Abri de Raymonden I
Abri sous roche paléolithique classé Monument Historique, Raymonden I à Chancelade recèle l'un des plus précieux témoignages de l'art et des pratiques funéraires du Magdalénien en Périgord.
Histoire
Niché dans les falaises calcaires qui bordent la vallée de la Beauronne, à quelques kilomètres de Périgueux, l'abri de Raymonden I s'impose comme l'un des sites archéologiques les plus significatifs du Paléolithique supérieur en Dordogne. Dans ce département déjà béni des dieux de la préhistoire, ce creusement naturel dans la roche a livré des vestiges d'une richesse exceptionnelle, témoins silencieux d'une humanité magdalénienne épanouie il y a quelque 12 000 à 15 000 ans. Ce qui distingue Raymonden I de la multitude d'abris périgordins réside dans la qualité et la diversité des artefacts qui y ont été découverts : objets en os et en bois de renne finement gravés, outils lithiques d'une remarquable facture, et surtout une sépulture humaine qui a bouleversé la compréhension des pratiques rituelles magdaléniennes. L'homme de Chancelade, mis au jour en 1888, est devenu l'une des figures emblématiques de la paléoanthropologie française, dont les restes osseux alimentent encore aujourd'hui les débats scientifiques. Visiter Raymonden I, c'est s'aventurer dans un paysage de causses et de rivières qui n'a guère changé depuis la préhistoire. La Beauronne serpente en contrebas, les chênaies tapissent les coteaux, et la falaise abrite sous son avancée rocheuse cet espace où se jouèrent des scènes de vie quotidienne et des cérémonies funèbres il y a des millénaires. L'atmosphère y est saisissante pour qui sait laisser travailler son imagination. Le site, classé Monument Historique depuis 1926, s'inscrit dans la constellation extraordinaire des gisements préhistoriques du Périgord, à quelques encablures de Lascaux, de Font-de-Gaume ou des Combarelles. Pour les passionnés de préhistoire, le musée d'Art et d'Archéologie du Périgord à Périgueux conserve une partie des collections issues des fouilles de Raymonden et permet d'appréhender pleinement la richesse de ce patrimoine enfoui.
Architecture
L'abri de Raymonden I est un creusement naturel formé dans la falaise calcaire du Crétacé supérieur qui borde la rive droite de la Beauronne, affluent de l'Isle.
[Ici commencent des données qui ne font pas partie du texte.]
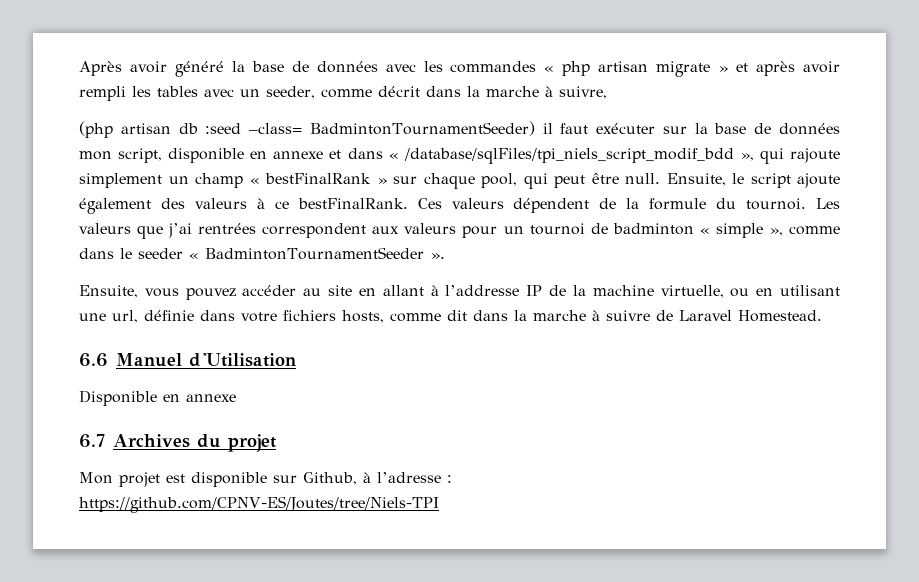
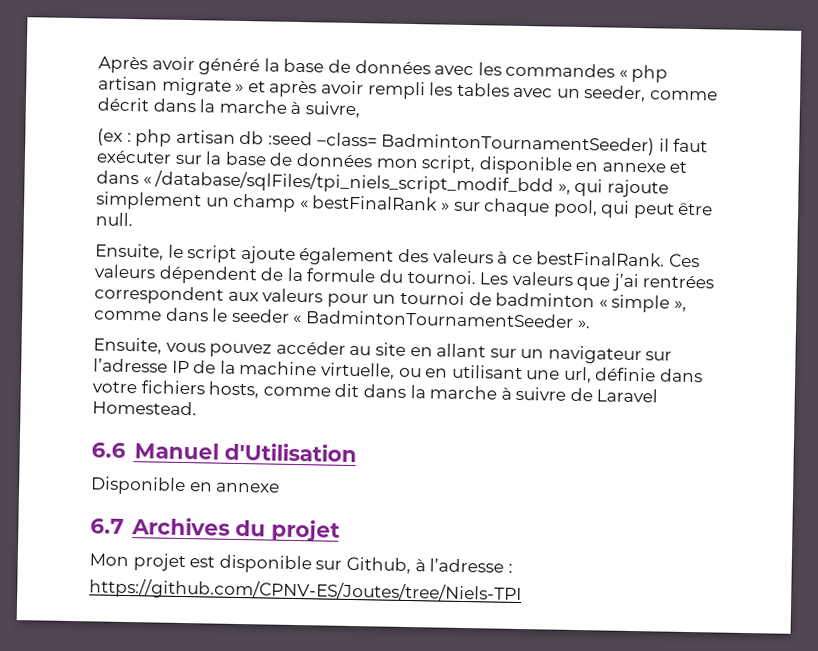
[79,121,113,138] (php -> [97,128,173,147] (ex : php
(660, 178) none -> (133, 219) //
[430,285,520,296] à l’addresse -> [489,345,673,365] [93,358,168,373] sur un navigateur sur l’adresse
Ce type d'abri sous roche, omniprésent en Périgord, résulte de l'érosion différentielle des strates calcaires : des bancs tendres se dissolvent progressivement sous l'action des eaux de ruissellement, créant une cavité horizontale couverte par un surplomb rocheux plus dur. L'orientation et la profondeur de l'avancée rocheuse offraient aux occupants magdaléniens une protection naturelle efficace contre les vents dominants et les précipitations, tout en bénéficiant d'un ensoleillement suffisant. La paroi rocheuse, surface lisse ou légèrement mamelonnée selon les anfractuosités de la falaise, constitue le « mur du fond » de cet habitat troglodytique primitif. Le sol de l'abri, aujourd'hui partiellement fouillé, a révélé une succession de niveaux archéologiques séparés par des lentilles stériles, chaque couche correspondant à une phase d'occupation distincte. Les foyers domestiques, matérialisés par des pierres rubéfiées et des cendres charbonneuses, signalent les emplacements privilégiés de l'activité humaine. La surface habitable de l'abri, estimée à quelques dizaines de mètres carrés, est typique de ce genre de gisement magdalénien. Contrairement aux grandes grottes ornées de la région, Raymonden I ne présente pas de peintures ou de gravures pariétales connues. Sa richesse est tout entière contenue dans les couches sédimentaires et dans le mobilier archéologique exhumé : témoignages concrets d'une civilisation de chasseurs dont la maîtrise technique et l'expression artistique sur matières portables — os, bois de renne, ivoire — atteignent des sommets de raffinement pour l'époque.